━━ Given data

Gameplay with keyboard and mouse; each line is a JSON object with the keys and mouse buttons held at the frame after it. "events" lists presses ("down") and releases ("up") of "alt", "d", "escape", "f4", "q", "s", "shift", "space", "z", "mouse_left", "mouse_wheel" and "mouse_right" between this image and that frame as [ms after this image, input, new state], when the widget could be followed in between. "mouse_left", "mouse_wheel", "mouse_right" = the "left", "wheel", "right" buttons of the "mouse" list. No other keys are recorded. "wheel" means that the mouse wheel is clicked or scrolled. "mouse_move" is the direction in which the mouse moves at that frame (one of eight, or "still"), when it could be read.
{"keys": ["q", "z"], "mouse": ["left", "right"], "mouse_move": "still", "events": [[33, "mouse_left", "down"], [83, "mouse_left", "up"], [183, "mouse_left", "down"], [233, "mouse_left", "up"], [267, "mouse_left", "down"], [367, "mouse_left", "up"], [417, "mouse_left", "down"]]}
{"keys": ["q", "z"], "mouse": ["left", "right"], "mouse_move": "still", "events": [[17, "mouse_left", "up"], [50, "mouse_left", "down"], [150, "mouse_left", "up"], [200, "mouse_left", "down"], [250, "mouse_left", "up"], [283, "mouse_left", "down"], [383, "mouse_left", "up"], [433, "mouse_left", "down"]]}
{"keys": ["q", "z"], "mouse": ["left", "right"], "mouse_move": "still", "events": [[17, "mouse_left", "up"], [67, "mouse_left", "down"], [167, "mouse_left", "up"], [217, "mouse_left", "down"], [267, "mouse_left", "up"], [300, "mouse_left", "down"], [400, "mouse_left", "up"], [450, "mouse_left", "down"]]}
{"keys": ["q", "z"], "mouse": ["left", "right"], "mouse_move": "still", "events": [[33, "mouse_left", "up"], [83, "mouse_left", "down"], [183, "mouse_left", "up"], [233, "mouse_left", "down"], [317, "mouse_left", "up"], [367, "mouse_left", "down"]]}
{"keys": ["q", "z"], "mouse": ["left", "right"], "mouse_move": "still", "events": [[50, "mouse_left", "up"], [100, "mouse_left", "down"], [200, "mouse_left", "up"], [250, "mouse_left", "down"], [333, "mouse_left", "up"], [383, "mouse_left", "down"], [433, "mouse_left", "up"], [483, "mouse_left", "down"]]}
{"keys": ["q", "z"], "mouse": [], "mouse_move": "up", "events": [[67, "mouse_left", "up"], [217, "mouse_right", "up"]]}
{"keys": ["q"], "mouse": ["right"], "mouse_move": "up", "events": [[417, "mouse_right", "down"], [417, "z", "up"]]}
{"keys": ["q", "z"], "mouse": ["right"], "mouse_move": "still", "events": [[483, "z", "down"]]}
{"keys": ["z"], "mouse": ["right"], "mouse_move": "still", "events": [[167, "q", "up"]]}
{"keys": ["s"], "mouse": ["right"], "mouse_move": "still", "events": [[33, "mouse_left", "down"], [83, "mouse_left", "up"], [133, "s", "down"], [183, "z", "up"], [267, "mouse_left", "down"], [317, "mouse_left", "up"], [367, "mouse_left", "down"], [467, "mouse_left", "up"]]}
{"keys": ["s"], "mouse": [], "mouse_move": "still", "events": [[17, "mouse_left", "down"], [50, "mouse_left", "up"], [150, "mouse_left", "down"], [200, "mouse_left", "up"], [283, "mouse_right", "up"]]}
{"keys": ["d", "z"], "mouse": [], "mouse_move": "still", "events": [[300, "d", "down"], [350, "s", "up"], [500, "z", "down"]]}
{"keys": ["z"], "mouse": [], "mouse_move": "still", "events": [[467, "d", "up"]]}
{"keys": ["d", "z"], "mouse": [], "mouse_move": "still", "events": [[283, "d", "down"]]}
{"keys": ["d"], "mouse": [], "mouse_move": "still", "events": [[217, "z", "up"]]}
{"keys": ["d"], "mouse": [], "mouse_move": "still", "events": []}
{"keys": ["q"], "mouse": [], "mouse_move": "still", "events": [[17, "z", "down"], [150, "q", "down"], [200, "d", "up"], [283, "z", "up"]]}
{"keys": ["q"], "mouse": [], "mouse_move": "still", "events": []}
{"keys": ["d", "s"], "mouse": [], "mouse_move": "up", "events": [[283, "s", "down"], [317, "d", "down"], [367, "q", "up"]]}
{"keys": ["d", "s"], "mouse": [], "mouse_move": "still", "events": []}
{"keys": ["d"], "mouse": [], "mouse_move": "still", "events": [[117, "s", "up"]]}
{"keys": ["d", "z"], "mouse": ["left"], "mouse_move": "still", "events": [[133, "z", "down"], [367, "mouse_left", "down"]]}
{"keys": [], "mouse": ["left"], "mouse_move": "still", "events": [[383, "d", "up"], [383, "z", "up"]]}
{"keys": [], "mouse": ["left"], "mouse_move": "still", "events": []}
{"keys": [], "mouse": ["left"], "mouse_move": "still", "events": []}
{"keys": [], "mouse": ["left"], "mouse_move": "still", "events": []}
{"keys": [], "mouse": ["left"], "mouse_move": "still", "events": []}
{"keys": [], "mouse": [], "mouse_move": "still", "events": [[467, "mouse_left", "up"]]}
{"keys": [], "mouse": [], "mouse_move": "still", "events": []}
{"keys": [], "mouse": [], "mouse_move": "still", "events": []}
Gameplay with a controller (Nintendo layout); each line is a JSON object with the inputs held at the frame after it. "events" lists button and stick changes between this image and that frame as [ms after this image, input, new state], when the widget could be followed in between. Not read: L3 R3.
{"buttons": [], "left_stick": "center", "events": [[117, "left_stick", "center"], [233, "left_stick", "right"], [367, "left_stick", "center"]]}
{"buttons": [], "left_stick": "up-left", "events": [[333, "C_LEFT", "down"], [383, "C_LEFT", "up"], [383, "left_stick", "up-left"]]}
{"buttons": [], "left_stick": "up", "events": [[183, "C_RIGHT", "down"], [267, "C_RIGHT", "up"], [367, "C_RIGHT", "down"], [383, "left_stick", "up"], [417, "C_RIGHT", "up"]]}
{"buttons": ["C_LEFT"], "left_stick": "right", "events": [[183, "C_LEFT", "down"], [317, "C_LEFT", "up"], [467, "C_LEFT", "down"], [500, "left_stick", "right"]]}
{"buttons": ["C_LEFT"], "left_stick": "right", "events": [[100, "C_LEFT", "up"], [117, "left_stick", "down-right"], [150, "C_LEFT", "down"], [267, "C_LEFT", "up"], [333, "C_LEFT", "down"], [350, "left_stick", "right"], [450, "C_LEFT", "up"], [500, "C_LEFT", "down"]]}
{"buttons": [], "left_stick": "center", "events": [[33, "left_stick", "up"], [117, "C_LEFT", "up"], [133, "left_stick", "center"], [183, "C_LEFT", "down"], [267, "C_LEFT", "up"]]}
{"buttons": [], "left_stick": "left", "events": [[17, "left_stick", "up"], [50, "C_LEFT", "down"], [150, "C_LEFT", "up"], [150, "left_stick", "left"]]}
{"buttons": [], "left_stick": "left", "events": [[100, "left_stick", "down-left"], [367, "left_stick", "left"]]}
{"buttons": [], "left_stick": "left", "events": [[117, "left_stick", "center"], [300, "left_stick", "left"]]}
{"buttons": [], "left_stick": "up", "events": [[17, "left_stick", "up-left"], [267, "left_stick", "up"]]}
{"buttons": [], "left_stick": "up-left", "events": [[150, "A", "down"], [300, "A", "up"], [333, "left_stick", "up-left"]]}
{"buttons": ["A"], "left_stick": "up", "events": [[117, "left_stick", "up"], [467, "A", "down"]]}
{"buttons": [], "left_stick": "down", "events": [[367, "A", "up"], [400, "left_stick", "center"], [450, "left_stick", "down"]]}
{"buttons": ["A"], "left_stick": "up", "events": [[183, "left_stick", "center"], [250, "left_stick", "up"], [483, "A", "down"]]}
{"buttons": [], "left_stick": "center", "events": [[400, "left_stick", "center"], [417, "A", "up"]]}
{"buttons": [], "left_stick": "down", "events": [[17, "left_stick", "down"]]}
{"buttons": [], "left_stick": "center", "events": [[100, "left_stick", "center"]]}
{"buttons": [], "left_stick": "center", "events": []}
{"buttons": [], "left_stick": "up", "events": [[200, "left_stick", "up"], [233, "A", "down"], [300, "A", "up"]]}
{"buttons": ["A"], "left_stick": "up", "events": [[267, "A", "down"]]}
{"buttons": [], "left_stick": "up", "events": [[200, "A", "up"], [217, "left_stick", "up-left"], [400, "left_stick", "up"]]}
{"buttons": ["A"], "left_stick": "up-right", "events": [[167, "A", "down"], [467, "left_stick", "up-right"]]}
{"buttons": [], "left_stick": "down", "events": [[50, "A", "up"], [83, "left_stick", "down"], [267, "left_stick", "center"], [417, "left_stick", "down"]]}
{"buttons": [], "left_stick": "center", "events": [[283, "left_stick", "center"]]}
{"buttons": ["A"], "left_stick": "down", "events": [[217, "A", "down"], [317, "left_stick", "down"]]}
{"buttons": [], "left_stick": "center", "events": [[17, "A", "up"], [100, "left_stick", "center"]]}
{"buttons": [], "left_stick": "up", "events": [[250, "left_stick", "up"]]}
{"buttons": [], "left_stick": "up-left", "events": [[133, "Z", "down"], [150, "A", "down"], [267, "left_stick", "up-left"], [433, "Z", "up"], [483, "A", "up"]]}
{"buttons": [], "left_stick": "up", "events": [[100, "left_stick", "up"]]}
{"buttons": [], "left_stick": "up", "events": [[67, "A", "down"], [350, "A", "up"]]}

━━━━

About this task - Check each line of the material for "lists" and report how many have it. Add no other words.

Solution for this exercise - 2